**The input:**
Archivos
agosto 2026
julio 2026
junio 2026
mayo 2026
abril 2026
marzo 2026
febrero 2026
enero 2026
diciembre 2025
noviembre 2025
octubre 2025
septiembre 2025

**Try it:**
Reproduce verbatim the stretch of lines beginning with the one containing "agosto 2026" and ending at the close of the entries above.

**Task answer:**
agosto 2026
julio 2026
junio 2026
mayo 2026
abril 2026
marzo 2026
febrero 2026
enero 2026
diciembre 2025
noviembre 2025
octubre 2025
septiembre 2025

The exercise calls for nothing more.